**JOB**
Reproduce the listing below word for word, leaving out the pictures.

**GIVEN ENTRIES**
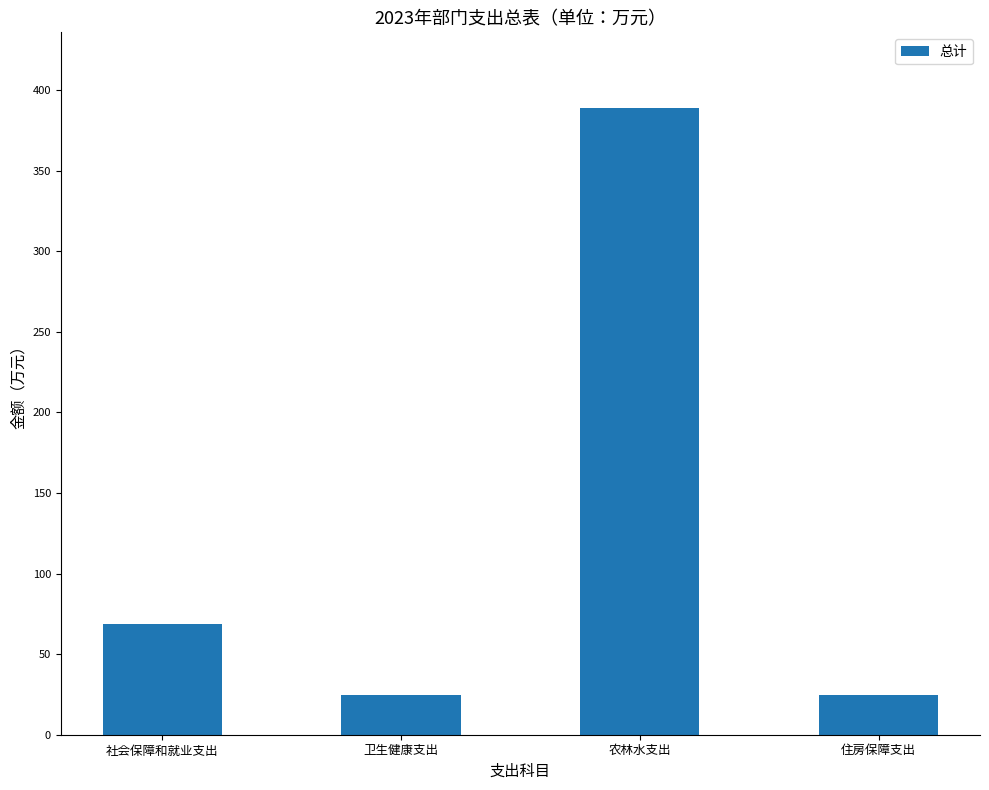

Does the chart contain stacked bars?

No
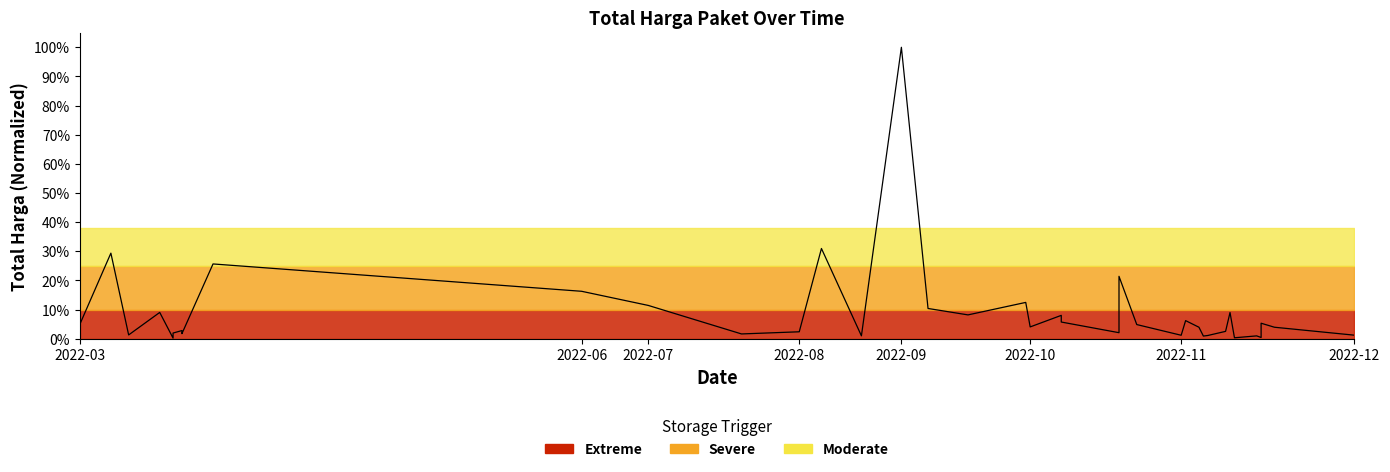

What is the difference between the values at 2022-07 and 38?

0.3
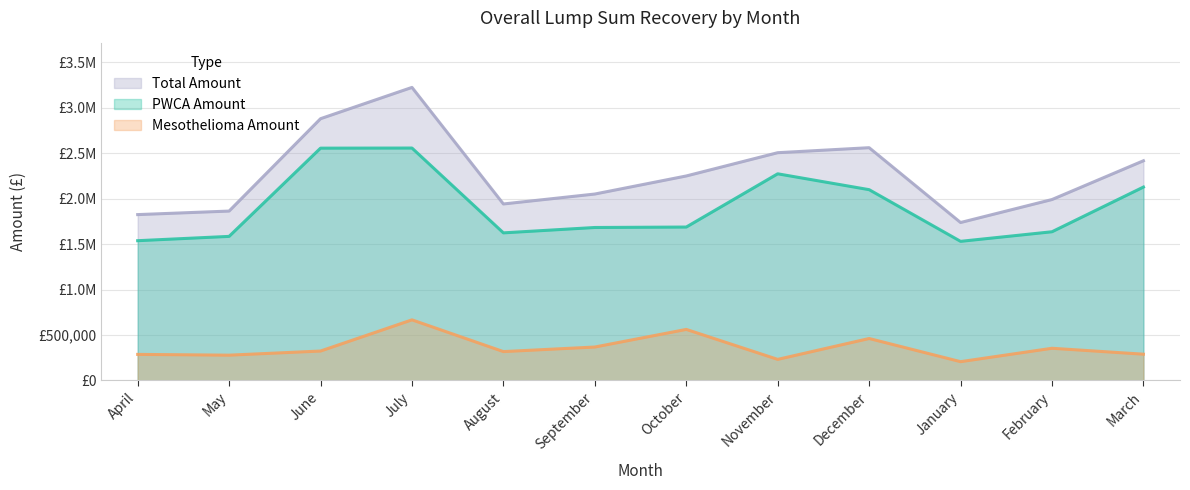

How many lines are shown in the chart?

3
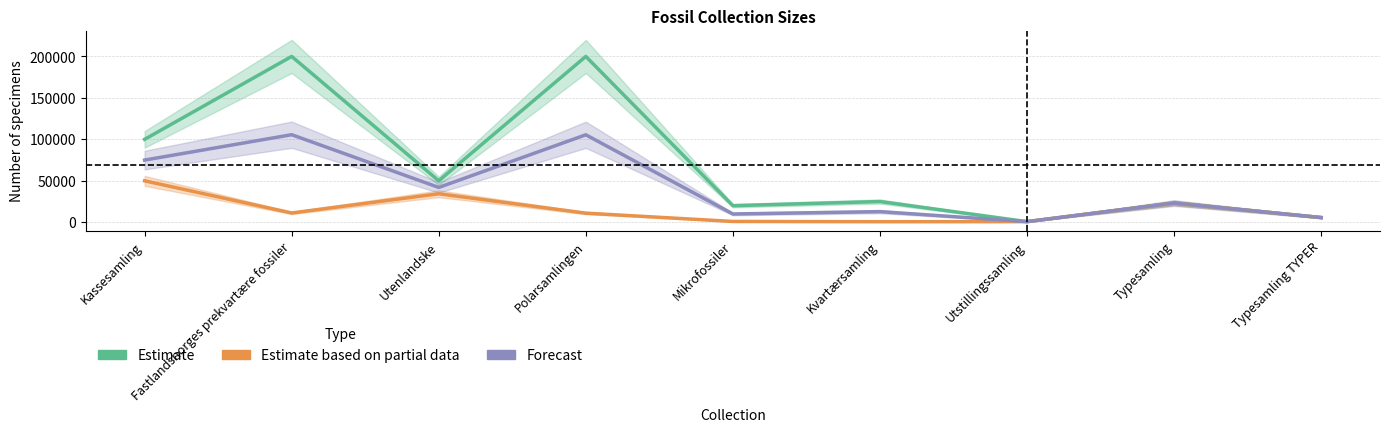

At which label does Estimate based on partial data first exceed 11000?

Kassesamling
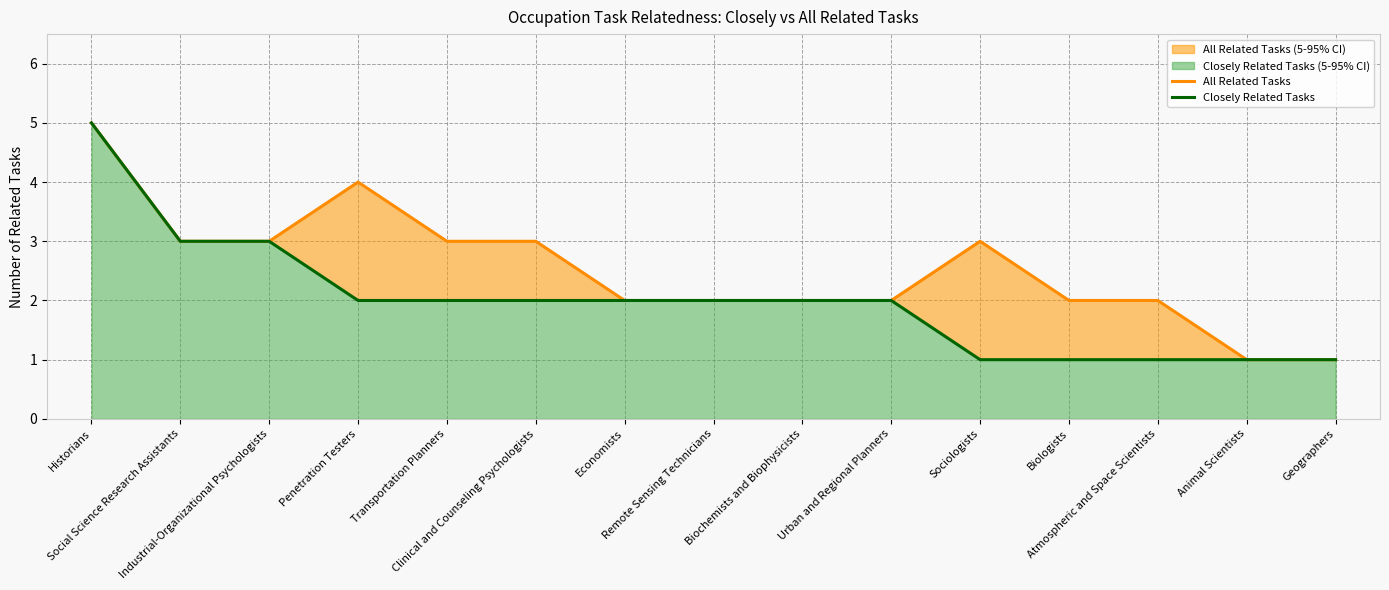

How many data points does each series have?

15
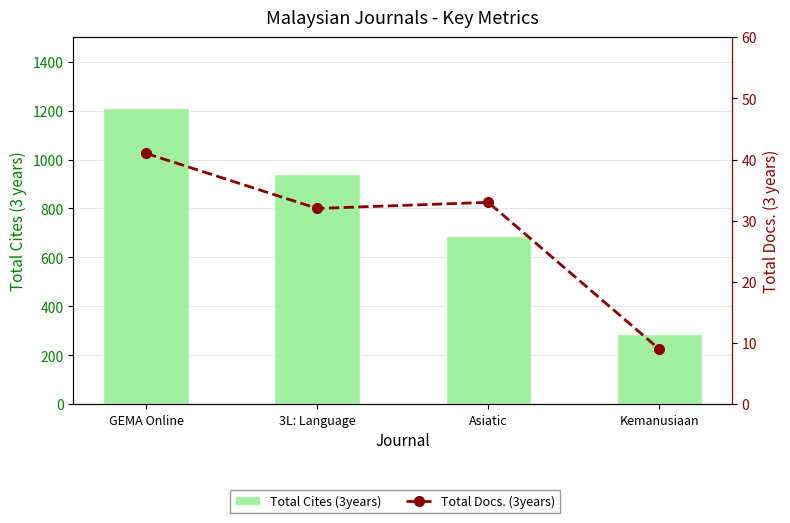

What is the label of the 1st bar from the right?

Kemanusiaan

**ANSWER TO THE EXERCISE**
Does the chart contain stacked bars?

No

What is the difference between the values at 2022-07 and 38?

0.3

How many lines are shown in the chart?

3

At which label does Estimate based on partial data first exceed 11000?

Kassesamling

How many data points does each series have?

15

What is the label of the 1st bar from the right?

Kemanusiaan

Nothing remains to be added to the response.